NL2SQL (natural language to SQL) translates natural language questions into SQL queries, thereby making structured data accessible to non-technical users, serving as the foundation for intelligent data applications. State-of-the-art NL2SQL techniques typically perform translation by retrieving database-specific information, such as the database schema, and invoking a pre-trained large language model (LLM) using the question and retrieved information to generate the SQL query. However, existing NL2SQL techniques miss a key opportunity which is present in real-world settings: NL2SQL is typically applied on existing databases which have already served many SQL queries in the past. The past query workload implicitly contains information which is helpful for accurate NL2SQL translation and is not apparent from the database schema alone, such as common join paths and the semantics of obscurely-named tables and columns.
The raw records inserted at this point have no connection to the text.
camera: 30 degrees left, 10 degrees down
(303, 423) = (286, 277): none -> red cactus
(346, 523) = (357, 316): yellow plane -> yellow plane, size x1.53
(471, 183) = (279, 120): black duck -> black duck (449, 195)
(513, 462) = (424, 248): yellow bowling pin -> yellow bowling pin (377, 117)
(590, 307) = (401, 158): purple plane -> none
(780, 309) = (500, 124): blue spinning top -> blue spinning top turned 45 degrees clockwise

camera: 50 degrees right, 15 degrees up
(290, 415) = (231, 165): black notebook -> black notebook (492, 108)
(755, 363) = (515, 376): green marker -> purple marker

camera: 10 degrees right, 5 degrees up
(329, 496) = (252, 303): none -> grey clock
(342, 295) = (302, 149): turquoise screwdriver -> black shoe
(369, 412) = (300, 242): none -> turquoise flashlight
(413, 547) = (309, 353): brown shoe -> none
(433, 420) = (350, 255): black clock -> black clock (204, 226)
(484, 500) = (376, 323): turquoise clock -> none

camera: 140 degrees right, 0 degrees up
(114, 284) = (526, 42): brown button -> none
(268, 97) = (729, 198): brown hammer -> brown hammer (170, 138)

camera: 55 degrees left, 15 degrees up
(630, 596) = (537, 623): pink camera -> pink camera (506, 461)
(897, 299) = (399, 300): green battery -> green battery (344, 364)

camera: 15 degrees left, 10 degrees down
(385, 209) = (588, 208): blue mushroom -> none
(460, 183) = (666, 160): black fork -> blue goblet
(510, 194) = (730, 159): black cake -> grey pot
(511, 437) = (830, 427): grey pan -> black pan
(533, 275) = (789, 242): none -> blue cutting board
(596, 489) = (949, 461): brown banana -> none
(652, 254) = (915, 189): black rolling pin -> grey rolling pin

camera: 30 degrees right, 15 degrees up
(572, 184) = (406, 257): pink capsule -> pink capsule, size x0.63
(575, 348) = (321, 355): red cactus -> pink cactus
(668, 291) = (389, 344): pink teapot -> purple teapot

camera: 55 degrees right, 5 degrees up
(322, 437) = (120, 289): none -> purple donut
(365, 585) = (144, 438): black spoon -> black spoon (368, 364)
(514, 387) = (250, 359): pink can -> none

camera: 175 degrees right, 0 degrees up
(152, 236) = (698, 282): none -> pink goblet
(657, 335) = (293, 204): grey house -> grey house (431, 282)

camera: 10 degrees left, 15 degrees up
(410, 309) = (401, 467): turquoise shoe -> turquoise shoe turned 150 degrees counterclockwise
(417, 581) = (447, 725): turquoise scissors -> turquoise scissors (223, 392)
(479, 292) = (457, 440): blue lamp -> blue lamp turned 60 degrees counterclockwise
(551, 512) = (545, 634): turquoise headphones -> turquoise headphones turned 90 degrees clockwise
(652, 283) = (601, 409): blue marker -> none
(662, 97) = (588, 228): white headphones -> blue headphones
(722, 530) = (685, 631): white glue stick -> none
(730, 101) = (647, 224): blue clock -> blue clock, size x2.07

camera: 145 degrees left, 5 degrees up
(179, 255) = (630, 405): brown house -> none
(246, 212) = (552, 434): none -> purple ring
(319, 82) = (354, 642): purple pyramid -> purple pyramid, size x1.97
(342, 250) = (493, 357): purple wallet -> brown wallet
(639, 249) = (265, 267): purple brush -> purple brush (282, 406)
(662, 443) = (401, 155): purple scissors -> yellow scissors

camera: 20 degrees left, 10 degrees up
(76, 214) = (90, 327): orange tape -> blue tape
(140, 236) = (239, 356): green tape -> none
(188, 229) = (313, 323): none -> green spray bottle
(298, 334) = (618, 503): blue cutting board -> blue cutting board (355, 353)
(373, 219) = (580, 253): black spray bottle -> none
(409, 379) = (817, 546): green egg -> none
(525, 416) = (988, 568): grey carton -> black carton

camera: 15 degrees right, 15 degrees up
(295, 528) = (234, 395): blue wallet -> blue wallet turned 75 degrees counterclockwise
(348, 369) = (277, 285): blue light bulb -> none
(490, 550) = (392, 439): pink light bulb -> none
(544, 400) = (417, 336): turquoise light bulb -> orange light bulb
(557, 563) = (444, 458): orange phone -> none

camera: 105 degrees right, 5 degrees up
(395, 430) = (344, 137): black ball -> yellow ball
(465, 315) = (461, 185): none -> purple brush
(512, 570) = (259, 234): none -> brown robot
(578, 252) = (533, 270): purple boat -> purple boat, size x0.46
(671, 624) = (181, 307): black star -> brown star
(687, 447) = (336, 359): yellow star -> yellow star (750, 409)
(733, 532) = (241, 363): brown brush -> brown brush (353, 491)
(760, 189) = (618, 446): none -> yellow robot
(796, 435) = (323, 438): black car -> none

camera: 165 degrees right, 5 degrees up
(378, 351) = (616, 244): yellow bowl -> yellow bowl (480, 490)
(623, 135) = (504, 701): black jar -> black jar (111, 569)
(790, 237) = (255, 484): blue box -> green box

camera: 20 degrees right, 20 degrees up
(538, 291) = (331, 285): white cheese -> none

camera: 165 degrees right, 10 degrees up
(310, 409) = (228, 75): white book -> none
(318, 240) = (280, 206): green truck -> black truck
We introduce TailorSQL, a NL2SQL system that takes advantage of information in the past query workload to improve both the accuracy and latency of translating natural language questions into SQL. By specializing to a given workload, TailorSQL achieves up to 2 improvement in execution accuracy on standardized benchmarks.

Paper Structure

This paper contains 26 sections, 7 equations, 8 figures, 3 tables.

Figures (8)

  • Figure 1: (A) The input to NL2SQL is a user question over a database which has a certain schema and past query workload, and the desired output is a SQL query. (A) The typical NL2SQL workflow will invoke the LLM with a prompt that includes the user question and the database's schema, which may not include enough information to produce an accurate SQL query. (C) Hints extracted from past queries help the LLM produce more accurate queries.
  • Figure 2: In an offline process, TailorSQL (A) generates schema and query hint documents based on information in the database, then (B) generates an embedding for each document using a combination of the document itself and several pieces of auxiliary information related to the document. (C) At runtime, we compute similarity between the user question's embedding and document embeddings in order to retrieve the most relevant documents, up to a per-document-class token limit. (D) The prompt, which includes the question and information in retrieved documents, is used to invoke an LLM to generate the SQL query.
  • Figure 3: Past filter predicates help interpret column values.
  • Figure 4: Past group-by clauses help indicate an implicit primary key. Note that the SQL query on the right only executes for SQL dialects that allow bare columns in aggregation queries, like SQLite.
  • Figure 5: TailorSQL achieves 12.5%, 10.9% and 22.7% higher match execution accuracy compared to the next best baseline (SBERT). TailorSQL achieves the greatest accuracy gains on FIBEN due to the benchmark's complex queries and cryptically-named schema items, which benefit from query hints. Additionally, to achieve the same accuracy, TailorSQL (constrained) uses 2-15$\times$ times fewer tokens and incurs lower latency than the baselines.